### WHAT THIS TASK INVOLVES
Could you reproduce each line of these records exactly, leaving out the pictures?

Items from a data source
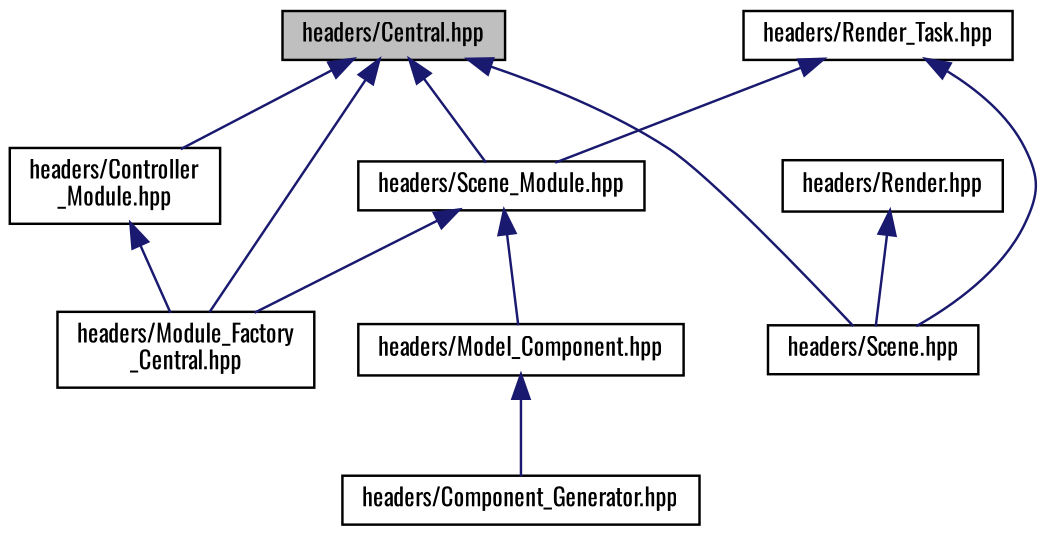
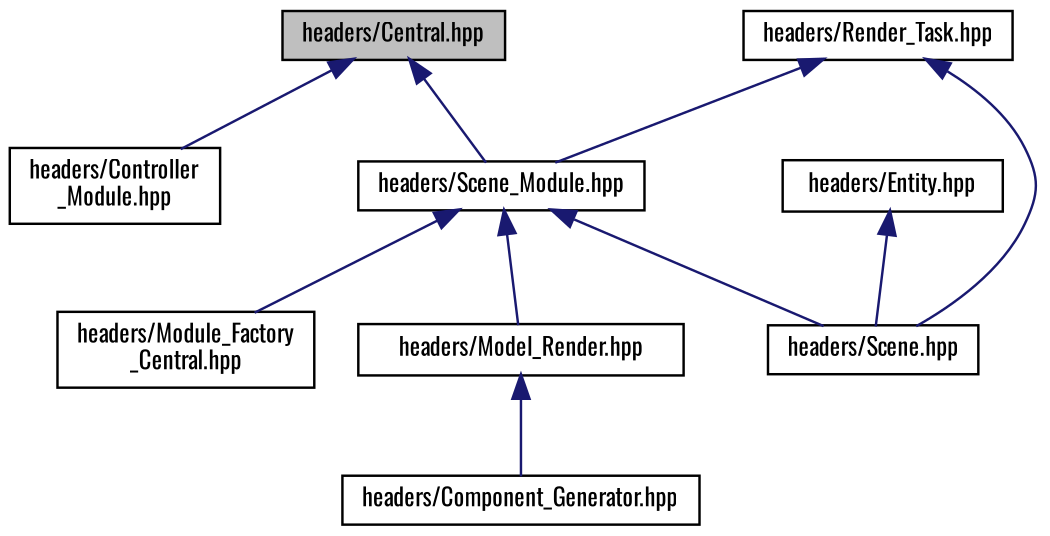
  digraph {
    fontname=Oswald
    node [color=black fillcolor=white fontname=Oswald fontsize=10 shape=record style=filled]
    edge [color=midnightblue dir=back fontname=Oswald fontsize=10 labelfontname=Helvetica labelfontsize=10 style=solid]
    n1 [fillcolor=grey75 fontcolor=black height=0.2 label="headers/Central.hpp" width=0.4]
    n2 [height=0.2 label="headers/Scene_Module.hpp" width=0.4]
    n3 [height=0.2 label="headers/Module_Factory\l_Central.hpp" width=0.4]
    n4 [height=0.2 label="headers/Scene.hpp" width=0.4]
    n5 [height=0.2 label="headers/Controller\l_Module.hpp" width=0.4]
-   n6 [height=0.2 label="headers/Model_Component.hpp" width=0.4]
+   n6 [height=0.2 label="headers/Model_Render.hpp" width=0.4]
    n7 [height=0.2 label="headers/Component_Generator.hpp" width=0.4]
-   n8 [height=0.2 label="headers/Render.hpp" width=0.4]
+   n8 [height=0.2 label="headers/Entity.hpp" width=0.4]
    n9 [height=0.2 label="headers/Render_Task.hpp" width=0.4]
    n1 -> n2
-   n1 -> n3
-   n1 -> n4
+   n2 -> n4
    n1 -> n5
    n2 -> n3
    n2 -> n6
-   n5 -> n3
    n6 -> n7
    n8 -> n4
    n9 -> n2
    n9 -> n4
  }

### SOLUTION FOR THIS PROBLEM
  digraph {
    fontname=Oswald
    node [color=black fillcolor=white fontname=Oswald fontsize=10 shape=record style=filled]
    edge [color=midnightblue dir=back fontname=Oswald fontsize=10 labelfontname=Helvetica labelfontsize=10 style=solid]
    n1 [fillcolor=grey75 fontcolor=black height=0.2 label="headers/Central.hpp" width=0.4]
    n2 [height=0.2 label="headers/Scene_Module.hpp" width=0.4]
    n3 [height=0.2 label="headers/Module_Factory\l_Central.hpp" width=0.4]
    n4 [height=0.2 label="headers/Scene.hpp" width=0.4]
    n5 [height=0.2 label="headers/Controller\l_Module.hpp" width=0.4]
-   n6 [height=0.2 label="headers/Model_Component.hpp" width=0.4]
+   n6 [height=0.2 label="headers/Model_Render.hpp" width=0.4]
    n7 [height=0.2 label="headers/Component_Generator.hpp" width=0.4]
-   n8 [height=0.2 label="headers/Render.hpp" width=0.4]
+   n8 [height=0.2 label="headers/Entity.hpp" width=0.4]
    n9 [height=0.2 label="headers/Render_Task.hpp" width=0.4]
    n1 -> n2
-   n1 -> n3
-   n1 -> n4
+   n2 -> n4
    n1 -> n5
    n2 -> n3
    n2 -> n6
-   n5 -> n3
    n6 -> n7
    n8 -> n4
    n9 -> n2
    n9 -> n4
  }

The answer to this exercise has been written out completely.